Шарп спустился с гласиса в тень и вновь повернулся к озаренным пламенем стенам. Амбразуры изрыгали огонь и дым, и в свете пламени Шарп различил странные силуэты в брешах. Он вгляделся в пламя и дым и понял: французы установили в обоих проходах рогатки – соединенные цепями бревна, каждое толщиной с грот-мачту боевого корабля, и с них свисали тысячи сабельных лезвий: плотный, как шкура дикобраза, заслон ждал всякого, кто доберется до вершины осыпи. Если доберется.
Шарп разыскал командира следующего батальона – тот стоял с обнаженной саблей в руке и смотрел на озаренный пламенем край гласиса. Полковник воззрился на Шарпа:
– Что случилось?
– Пушки, сэр. Идемте.
Впрочем, полковник не нуждался ни в объяснениях, ни в услугах проводника. Стена бастиона Санта-Мария была освещена огнем, и когда батальон двинулся, по склону хлестнула картечь, кося солдат целыми шеренгами. Те сомкнули ряды и двинулись дальше, к уступу. Полковник взмахнул саблей:
– Вперед!
Солдаты побежали в беспорядке на уступ гласиса и в ров. Склон был усеян телами, но все новые отряды взбирались на гласис и устремлялись в пламя. Они прыгали на мешки с сеном и приземлялись на раненых и убитых. Живые пробивались к брешам, стремясь взобраться на каменную осыпь, но каждый раз французские канониры, засевшие на высокой стене, отбрасывали их назад. По дну рва текла кровь.
Ни один не добрался до бреши. Во рву между гласисом и равелином было черно от людей, 4-я и Стрелковая дивизии перемешались, всякий порядок исчез. Иные пытались укрыться от смертоносной картечи за равелином, но спасения не было и там. Пушки простреливали каждый дюйм рва, они били по науке – и очень эффективно. Пространство перед высокими каменными осыпями было усеяно трупами. Французы стреляли картечью – жестянками, которые, вылетая из ствола, разрывались и разбрасывали вокруг ружейные пули, словно исполинскую дробь; другие пушки заряжались флотской крупной картечью – кусками железа, которые громко стучали о дно рва.
В ход пошли не только пушки. Защитники бросали со стены все, что могло убивать. В ров летели булыжники размером с человеческую голову, гранаты с укороченными до четверти дюйма запалами поджигались вручную и разлетались раскаленными докрасна осколками. По склонам брешей спускали пороховые бочонки с подожженными запалами. На глазах у Шарпа один такой бочонок, подпрыгивая, скатился и взорвался перед бегущими к бреши в стене Санта-Марии стрелками. Из десяти в живых остались трое, ослепленные, кричащие; один, обезумев от боли, пошел прямо на горящие доски, преграждающие путь к пролому. Шарпу казалось, что в треске пламени он различает предсмертные крики солдата, но столько людей гибло, такой стоял шум, что трудно было понять наверняка.
Живые во рву ревели. И вдруг рев перешел в яростный вой – Шарп, повернувшись вправо, увидел, что стрелки и красномундирники ринулись вперед. Он застонал. Люди взбирались на пологий склон равелина и со штыками наперевес бежали по плоской крыше к новому проходу, как им казалось, к победе. Французы выжидали. И вот к запалам не стрелявших прежде пушек поднесли фитили, с трех сторон брызнула картечь, и в лоб атакующим ударил свинцовый шквал. Немногие уцелевшие бежали вперед, но перед ними был новый склон, новый ров перед брешью; они остановились на краю, французские пехотинцы навели ружья, и на вершине равелина остались одни тела, неразличимые темные пятна на камнях.

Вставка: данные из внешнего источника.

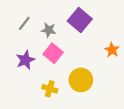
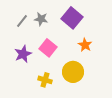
gray star: (49, 30) -> (41, 19), moved
orange star: (112, 50) -> (85, 45), moved

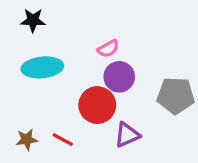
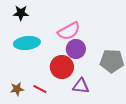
pink semicircle: (108, 49) -> (69, 31), size x1.6
purple triangle: (127, 135) -> (81, 86), turned 30

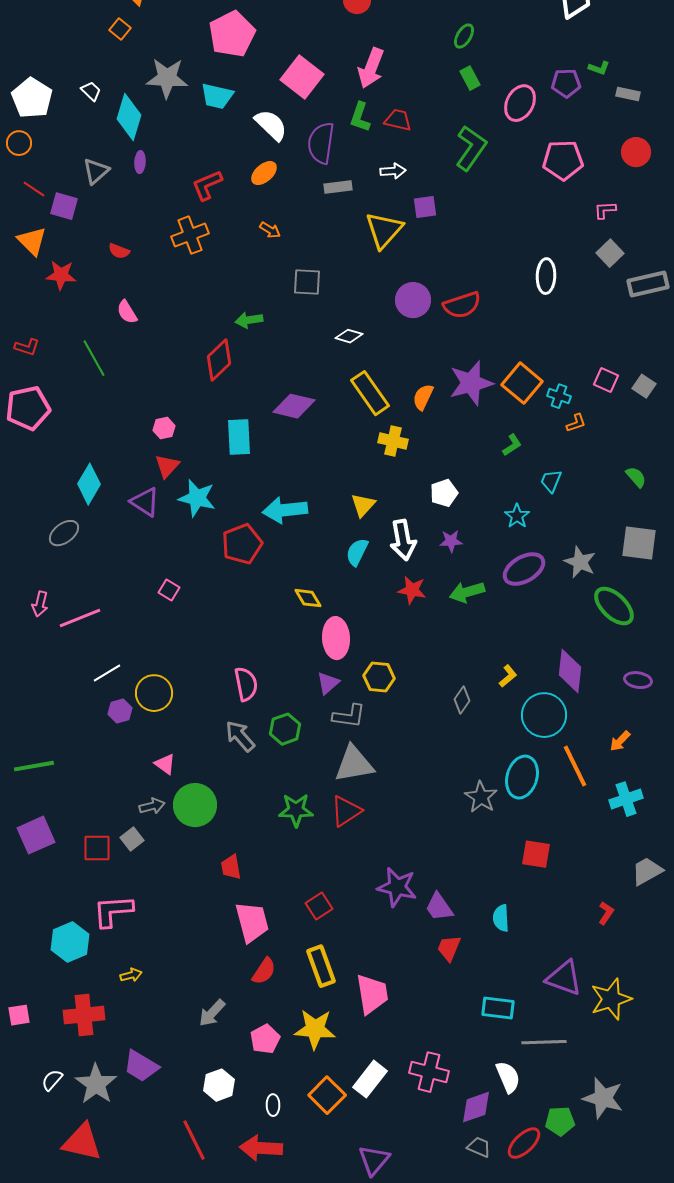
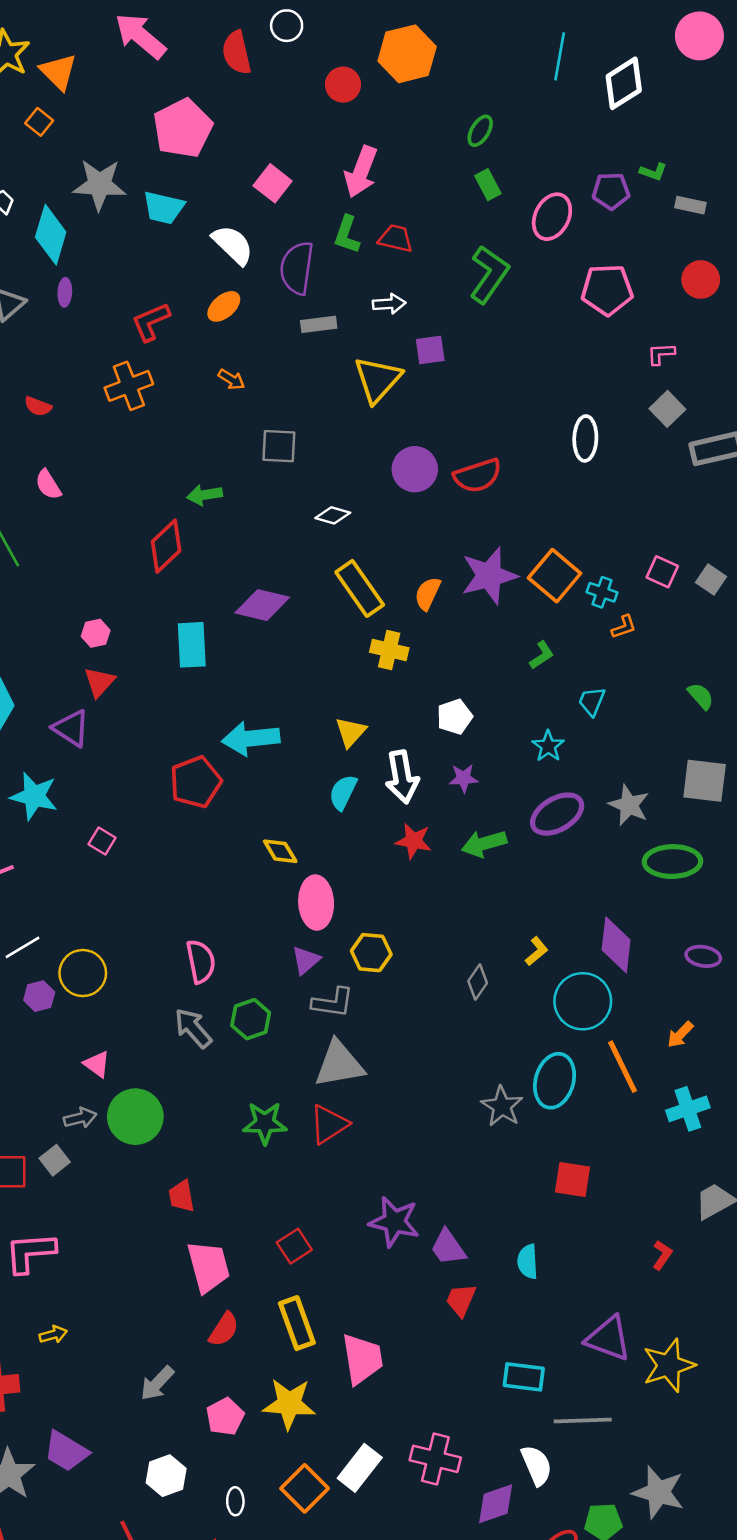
pink square: (302, 77) -> (273, 183), size x0.7
cyan star: (197, 498) -> (34, 796), moved
green ellipse: (614, 606) -> (672, 862), turned -45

Французы брали верх. Ров перегородило пламя. Британцам некуда было податься: справа и слева подходы к брешам перегораживали горящие доски, они же не позволяли пробиться и к третьему пролому. Четыре огромных костра, в которые со стены постоянно подбрасывали дров, ограничивали пространство, где могли двигаться штурмующие, и по этому пространству велся непрерывный обстрел. Но все больше солдат спускалось по лестницам, как будто они спешили укрыться в мечущейся, вопящей толпе, которая вновь и вновь выплескивалась на осыпь. Ров был полон людьми, сотнями и сотнями людей, орущих, держащих над головой ружья с примкнутыми штыками. Картечь расчищала дорогу все новым бегущим по трупам солдатам. Пушки стреляли и стреляли, превращая ров в огромную братскую могилу. А солдаты все так же отважно рвались вперед, стараясь добраться до невидимого, неосязаемого противника, и гибли с проклятиями на устах.